= TEXT =
========================================================================

Wednesday, May 13, 2009

Seoul Caliber


What can you get for dinner for two for under $30 in Cleveland?

Ojinguh bokkeum, gop dol bibimbap, and banchan

A lot.

For dinner last night at Seoul Garden, our favorite Korean restaurant in the city, I ordered ojinguh bokkeum ($13.95), squid stir fried with onions, green onions, red and green bell peppers in gochujang, a spicy miso paste.

Bug ordered gop dol bibimbap ($12.95), which is a super heated stone pot that comes to your table sizzling with rice on the bottom that turns into a thin crunchy wafer of smoky rice, topped with lettuce, fern shoots, slivered daikon and carrots, pieces of beef bulgogi, and egg. Gochujang is served on the side and added at the table.

Banchan

We were given 14 dishes as banchan, 13 of which are pictured above.

I don't know the names of all of these, so I've pieced together the names of some by Googling. The ones I don't know, I've described to the best of my ability, which is rather crude. :P

The banchan rotates quite a bit from visit to visit. Half of the banchan pictured were different from our previous visit.

From the bottom left to top, the banchan selection yesterday consisted of:
- sweet, marinated (in soy sauce?) sliced lotus roots -- I love the firm texture and mildly salty sweetness
- ggakdugi, daikon kim chee with slivered ginger
- slivered daikon and carrots kim chee
- slivered potato carrot creamy salad -- very addictive!
- baechu kim chee, napa cabbage kim chee
- wakame with daikon and carrots in rice vinegar -- slight sweetness reminds me of a Japanese side dish I ate when I was a kid
- mustard cabbage kim chee, vinegary -- all for Bug since I am not too fond of the crunchy mustard cabbage because it is so permeating
- sukju namul, bean sprouts with chopped green onions in sesame oil
- cucumber kim chee with long, thin slivers of green onions
- a subtly bitter tasty tiny leaf kim chee -- I could eat a pound of this. I need to figure out what these leaves are!
- squishy, juicy, slippery, salty, fishy and translucent, shaped like short noodles -- really interesting flavor and texture
- jap chae, noodles w/ veggies fried in sesame oil -- one of my favorites. I love the rubbery noodles and mild sesame flavor.
- bubbling steamed eggs in broth -- awesome!

Steamed egg banchan close up

Bug used to dislike the steamed egg dish, but I think seeing how much I love this has prompted him to like it, so now I have share. :( I adore the smooth, thick, but frothy texture. It tastes like it's simmered in a broth that I have yet to pinpoint, delicate and slightly salty -- perhaps it's chicken and seaweed?

========================================================================

= DATASET SECTION =
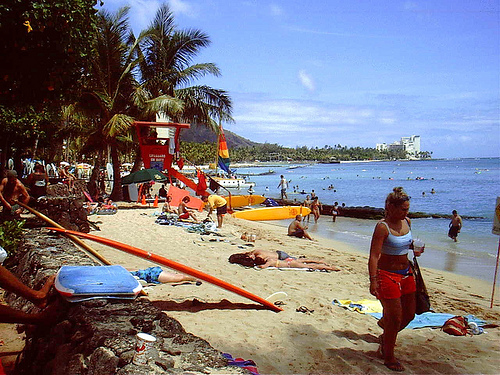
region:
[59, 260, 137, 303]
Blue surfboard on ground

========================================================================

= EXERCISE 1 =
Answer these from the Seoul Garden post:
(a) What was the price of the ojinguh bokkeum?
(b) How many dishes were served as banchan?
(c) Which dish did Bug order?
= EXERCISE 2 =
Continue the Seoul Garden post from the point where it stops.
The listing comes from a separate source and has no connection to the text.

= RESULT 1 =
(a) $13.95
(b) 14
(c) Gop dol bibimbap

= RESULT 2 =
Tteokbokki

Tteokbokki is such a different dish for someone who was raised on Japanese food. I have had round mochi plain, and round or rectangular sweetened mochi. I've even tried mochi fried and grilled in soy sauce, which I neither hate nor love. Japanese mochi can range from being hard, chewy, crispy, to super soft - like giggly soft - depending on how it's served.

This dish is really different. The mochi is long, cylindrical, and soft, but stands firmly on its own, despite being flavorless by itself, amongst the full-bodied thick and slightly sweetened gochujang fried along with onions, leeks, and bell peppers.

Miso soup

Korean style miso soup is more robust than the Japanese miso soup I've had. I can't describe it other than having a deep flavor that I'd expect from a red miso, without the slight tang. Or maybe I've just had funky red miso soup. I typically prefer white miso, but this soup is quite good despite it's saltiness. Wait, what miso soup isn't salty?

Ojinguh bokkeum

I love their ojinguh bokkeum, kim chee jjigae, dwengjang jjigae, soonduboo, and several other dishes, as well as the unagi. The unagi kabayaki has a slightly sweeter sauce than I am accustomed. It is tender, moist, has a slight chew, and is incredibly cheaper compared to any Japanese restaurant in the region, closely rivaling the price at the grocery store for a frozen serving.

The squid bokkeum has a lighter tasting sauce than the tteokbokki and is quite addictive over rice, which I REALLY shouldn't be eating. I do behave myself and only eat most, not all, of the rice served to me in my silver bowl. I don't ask for seconds anymore. The peppers really make this a well-rounded dish adding a different kind of sweetness and textural crunch.

The person who cooks here makes a killer looking batch of shrimp tempura. Someone at the table behind us ordered some. I can't help but think it's goofy to order Japanese food at a Korean restaurant, but I'm tempted to try the yakisoba since the unagi is done so well.

Gop dol bibimbap

Bug loves his hot stone pot bibimbap. He has ordered the dish the last handful of times we've been here. I'd have to say he much prefers this over the room temperature bibimbap.

I like gop dol bibimbap, but I'm not too fond of the crispy rice. The first time I ordered it, Bug asked why I bothered getting the hot pot version instead of the room temperature version since I leave behind the thin crispy, surprisingly not chewy if eaten at the right time, coating of rice on the bottom.

He has a point.

BUT, it is a fun dish to be served, with its crackling, sizzling, and intoxicating sesame aroma, and then mixing the numerous contents in the molten cauldron with the sweet gochujang. It's such a great dish to eat with the numerous banchan.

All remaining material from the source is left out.